We have our answer. But can we optimize it further? In order to get top-three data, we are sorting the whole list. We can optimize this by using the takeOrdered() function. This function takes two arguments: the number of elements we require, and key, which uses a lambda function to determine how to take the data out.

In [60]:
topThreeStudents = secondSemMarks.takeOrdered(num=3, key = lambda x :-x[2])

In [61]:
topThreeStudents

[['st3', 's2', 83.0], ['st6', 's2', 82.5], ['st5', 's2', 82.0]]

In order to print the result, we are not using the collect() function to get the data.
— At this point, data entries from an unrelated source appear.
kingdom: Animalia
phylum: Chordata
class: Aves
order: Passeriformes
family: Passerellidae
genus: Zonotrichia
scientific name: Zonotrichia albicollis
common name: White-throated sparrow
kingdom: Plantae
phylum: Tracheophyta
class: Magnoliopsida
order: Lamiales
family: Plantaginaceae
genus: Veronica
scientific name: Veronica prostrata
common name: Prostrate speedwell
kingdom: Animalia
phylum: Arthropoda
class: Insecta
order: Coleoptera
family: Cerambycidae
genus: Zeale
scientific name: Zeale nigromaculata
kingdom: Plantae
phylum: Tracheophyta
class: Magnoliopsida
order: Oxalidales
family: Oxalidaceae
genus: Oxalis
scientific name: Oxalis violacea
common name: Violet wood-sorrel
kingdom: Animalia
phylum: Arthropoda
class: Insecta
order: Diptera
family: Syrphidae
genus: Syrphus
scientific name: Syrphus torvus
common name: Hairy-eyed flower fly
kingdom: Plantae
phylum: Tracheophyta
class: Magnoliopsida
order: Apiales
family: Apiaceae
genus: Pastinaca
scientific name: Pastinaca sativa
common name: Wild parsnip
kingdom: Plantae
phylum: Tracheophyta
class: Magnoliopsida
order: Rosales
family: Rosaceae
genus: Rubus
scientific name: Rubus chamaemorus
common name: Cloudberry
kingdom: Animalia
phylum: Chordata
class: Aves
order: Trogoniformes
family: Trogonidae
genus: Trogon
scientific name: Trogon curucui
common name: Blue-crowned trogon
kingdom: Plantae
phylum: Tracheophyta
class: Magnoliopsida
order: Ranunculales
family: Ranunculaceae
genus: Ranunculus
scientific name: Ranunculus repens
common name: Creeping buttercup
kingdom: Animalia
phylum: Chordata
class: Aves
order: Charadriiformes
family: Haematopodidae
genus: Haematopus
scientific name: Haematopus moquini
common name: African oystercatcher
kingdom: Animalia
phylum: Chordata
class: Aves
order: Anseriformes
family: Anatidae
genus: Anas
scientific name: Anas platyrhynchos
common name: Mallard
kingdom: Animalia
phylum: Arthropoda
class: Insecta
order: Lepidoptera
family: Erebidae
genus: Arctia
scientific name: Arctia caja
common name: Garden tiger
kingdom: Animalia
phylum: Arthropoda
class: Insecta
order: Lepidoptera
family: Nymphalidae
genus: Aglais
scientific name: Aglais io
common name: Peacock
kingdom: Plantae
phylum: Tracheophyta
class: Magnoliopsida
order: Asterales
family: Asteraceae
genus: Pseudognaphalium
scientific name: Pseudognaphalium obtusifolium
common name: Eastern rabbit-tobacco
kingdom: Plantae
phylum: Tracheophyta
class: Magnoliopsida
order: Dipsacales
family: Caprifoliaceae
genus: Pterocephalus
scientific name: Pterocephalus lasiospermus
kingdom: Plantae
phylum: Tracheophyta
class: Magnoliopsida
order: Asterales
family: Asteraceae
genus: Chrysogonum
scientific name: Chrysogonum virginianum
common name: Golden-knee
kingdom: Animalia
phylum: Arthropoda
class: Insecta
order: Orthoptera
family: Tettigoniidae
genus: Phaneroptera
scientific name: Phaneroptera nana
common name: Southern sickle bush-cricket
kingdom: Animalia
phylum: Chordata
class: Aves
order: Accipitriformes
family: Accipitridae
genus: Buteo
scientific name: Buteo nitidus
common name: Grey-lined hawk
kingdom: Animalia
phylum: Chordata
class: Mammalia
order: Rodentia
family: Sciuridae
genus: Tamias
Remember that transformation creates another RDD, so we require the collect() function to collect data. But an action will directly fetch the data to the driver, and collect() is not required. So you can conclude that the takeOrdered() function is an action.